----- Texte fourni
Professeur de philosophie, Uskudar University.
Professeur invité, Clark University.
En décembre 2023, les négociateurs des pays du monde entier se réuniront aux Émirats arabes unis pour le prochain cycle de négociations internationales sur le climat(1). Alors que ces négociations sont considérées comme essentielles pour obtenir les accords mondiaux nécessaires pour éviter d’atteindre un changement climatique dangereux, la confiance dans le sommet, connu sous le nom de COP28, est au plus bas(2). L’une des raisons tient à la personne qui est aux commandes.
Les Émirats arabes unis ont mis le feu aux poudres en janvier 2023 en annonçant que le sultan Ahmed al Jaber, PDG de l’entreprise publique Abu Dhabi National Oil Company (Adnoc), serait le président désigné du sommet sur le climat, ce qui lui donnerait un large contrôle sur l’ordre du jour de la réunion.
----------
----- Jeu d'enregistrements
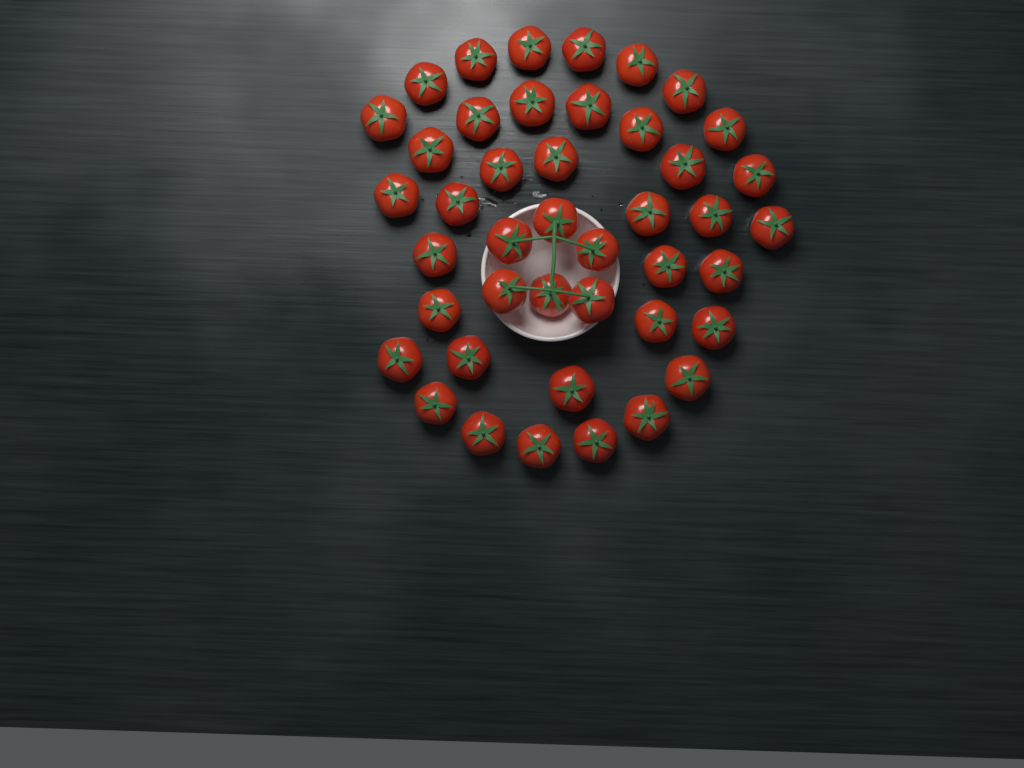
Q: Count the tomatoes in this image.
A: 43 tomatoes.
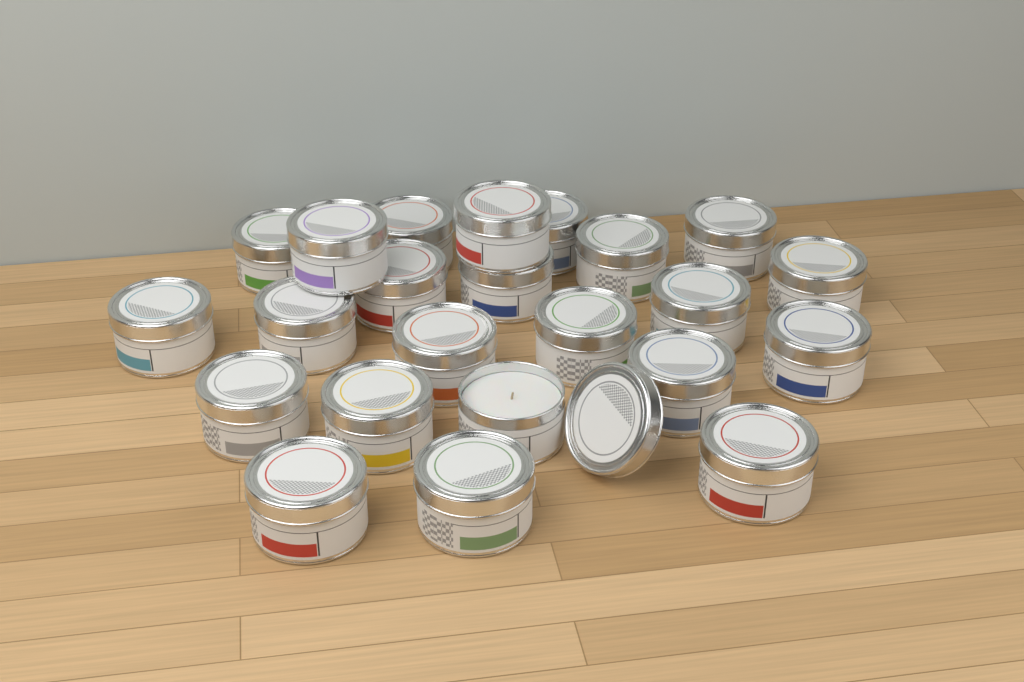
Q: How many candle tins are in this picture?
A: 23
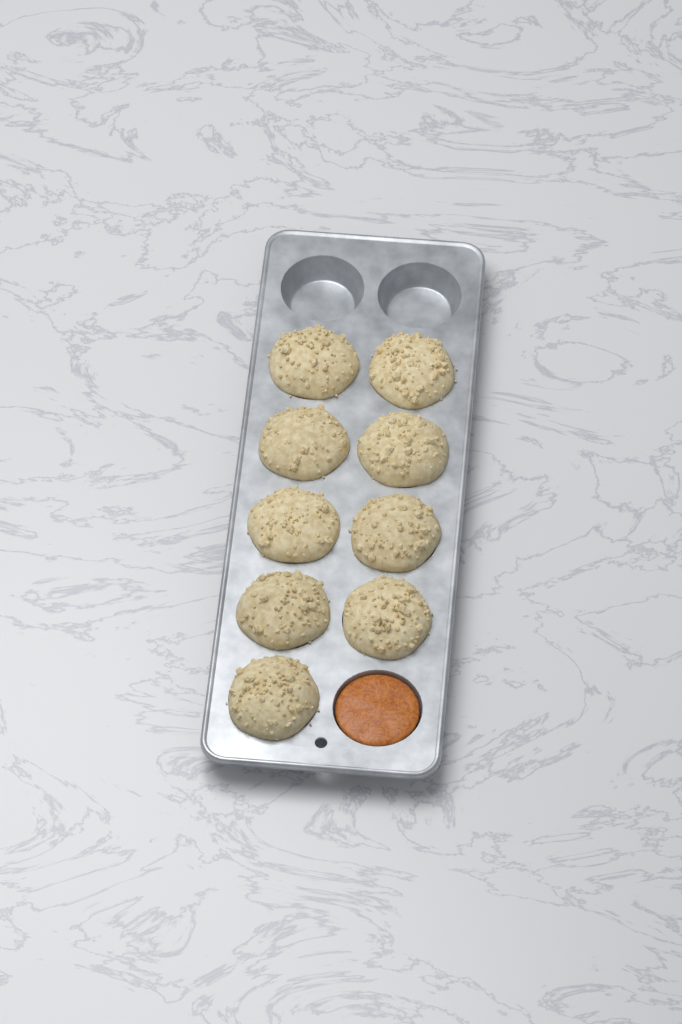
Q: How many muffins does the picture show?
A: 9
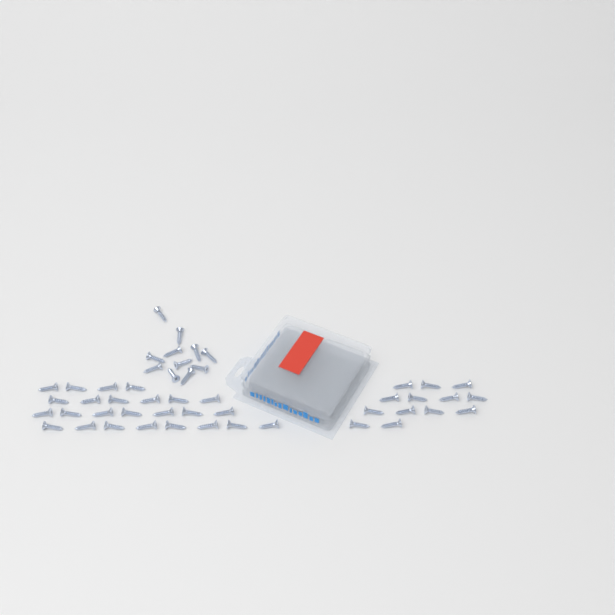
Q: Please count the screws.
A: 49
----------
D'après le texte sur la COP28, quelle entreprise le sultan Ahmed al Jaber dirige-t-il ?

Il est PDG de l'Abu Dhabi National Oil Company (Adnoc), l'entreprise publique.